====== Texto seleccionado ======

La mística propiciada por célebres figuras que, por un motivo u otro, pasaron a copar los noticiarios a nivel internacional, siempre ha sido un escollo difícil de vencer a la hora de llevar esos personajes a la gran pantalla. Ya no hablamos, pues, de biografías basadas en libros u artículos —el tan conocido y aborrecible ‹biopic›—, sino más bien de retratos gestados por el extraño culto en torno a siluetas que se dibujaron en la crónica negra; ese lugar donde encajaríamos nombres como los de Ed Gein, Albert DeSalvo o Charles Manson, entre tantos otros, capaz de proveer el terreno necesario a través del cual predisponer una cierta libertad creativa. Y es que el desconocimiento imperante en ocasiones acerca de la vida de dichos personajes —siempre se contarán, claro, entrevistas a familiares o reportajes, pero cuyo parecido con la realidad bien podría ser mera coincidencia— propicia, en efecto, una mirada más libre, sin tantos atavíos y bifurcada en torno a temas que, pudieron o no componer de forma articular la vida de los aludidos, pero sin lugar a dudas pueden llegar a dar más juego que la propia circunstancia del personaje en sí. Ello no implica ni mucho menos la invención de un relato alterno, sino más bien una distorsión en la que volcar materias afines que otorguen una nueva concepción del individuo.

======

• Tarea:
Por favor, continúa el texto sobre los criminales de la crónica negra llevados al cine a partir de su última frase.

====== Datos del ejercicio ======

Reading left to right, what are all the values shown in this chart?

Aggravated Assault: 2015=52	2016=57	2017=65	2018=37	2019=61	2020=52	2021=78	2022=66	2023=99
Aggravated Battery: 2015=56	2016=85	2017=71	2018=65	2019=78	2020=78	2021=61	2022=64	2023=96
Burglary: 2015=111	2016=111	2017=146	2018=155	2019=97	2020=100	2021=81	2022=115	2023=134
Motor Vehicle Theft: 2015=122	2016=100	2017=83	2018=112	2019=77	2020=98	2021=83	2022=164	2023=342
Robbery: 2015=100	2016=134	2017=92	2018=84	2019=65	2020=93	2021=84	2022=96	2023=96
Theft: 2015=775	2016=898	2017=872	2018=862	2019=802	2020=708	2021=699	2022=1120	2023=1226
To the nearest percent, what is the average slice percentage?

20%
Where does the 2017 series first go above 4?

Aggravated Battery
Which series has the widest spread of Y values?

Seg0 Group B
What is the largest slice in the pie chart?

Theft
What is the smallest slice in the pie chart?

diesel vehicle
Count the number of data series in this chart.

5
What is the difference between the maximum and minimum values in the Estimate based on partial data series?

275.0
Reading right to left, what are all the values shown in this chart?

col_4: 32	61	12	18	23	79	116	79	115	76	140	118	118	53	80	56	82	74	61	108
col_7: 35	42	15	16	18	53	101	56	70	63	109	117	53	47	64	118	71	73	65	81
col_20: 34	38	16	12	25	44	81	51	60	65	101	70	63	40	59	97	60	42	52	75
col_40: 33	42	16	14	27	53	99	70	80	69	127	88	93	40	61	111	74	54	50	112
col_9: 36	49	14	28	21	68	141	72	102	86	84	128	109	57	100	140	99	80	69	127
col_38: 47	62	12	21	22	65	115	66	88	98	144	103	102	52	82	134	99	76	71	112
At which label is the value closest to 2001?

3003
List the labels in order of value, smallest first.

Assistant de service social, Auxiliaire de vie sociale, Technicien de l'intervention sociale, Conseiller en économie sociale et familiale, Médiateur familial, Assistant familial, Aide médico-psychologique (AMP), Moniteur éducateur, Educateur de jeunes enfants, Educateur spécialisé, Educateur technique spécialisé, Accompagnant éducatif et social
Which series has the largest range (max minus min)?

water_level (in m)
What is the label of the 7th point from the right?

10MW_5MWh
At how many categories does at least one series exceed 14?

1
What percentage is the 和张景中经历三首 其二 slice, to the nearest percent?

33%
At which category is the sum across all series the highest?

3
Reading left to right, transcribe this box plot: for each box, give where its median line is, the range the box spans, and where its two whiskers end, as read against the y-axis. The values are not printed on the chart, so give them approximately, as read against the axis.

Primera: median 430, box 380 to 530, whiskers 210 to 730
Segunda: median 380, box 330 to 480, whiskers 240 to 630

======

• Respuesta:
Es desde esa perspectiva restaurada a partir de la cual Luis Ortega propone cuestiones anexas a la figura de Carlos Eduardo Robledo Puch, conocido por ser el criminal más joven de la historia de Argentina —en cuya cuenta se suman desde robos a mano armada hasta asesinatos—. Son, de este modo, aspectos como la homoerótica de la que hace gala el personaje —«Prefiero a su marido» le revela el joven a la madre de su compinche cuando esta se le insinúa, en la secuencia donde se apunta con mayor firmeza a su condición— aquellos que sirven al cineasta para engarzar un retrato cuyos matices propongan algo más allá de la mera crónica criminal. En ese sentido, el argentino halla en el rostro y las formas del debutante Lorenzo Ferro un poderoso aliado; ya no se trata de encumbrar una interpretación por aquello que el joven actor aporta en pantalla, entendiendo a la perfección las aristas de un rol que se define en consonancia con el libro de estilo de un film audaz, hasta inconformista por momentos, sino más bien de comprender la necesaria mímesis que refleja en su desafiante mirada y la atrevida mueca de la que hace gala algunas de las principales fijaciones del film de Ortega.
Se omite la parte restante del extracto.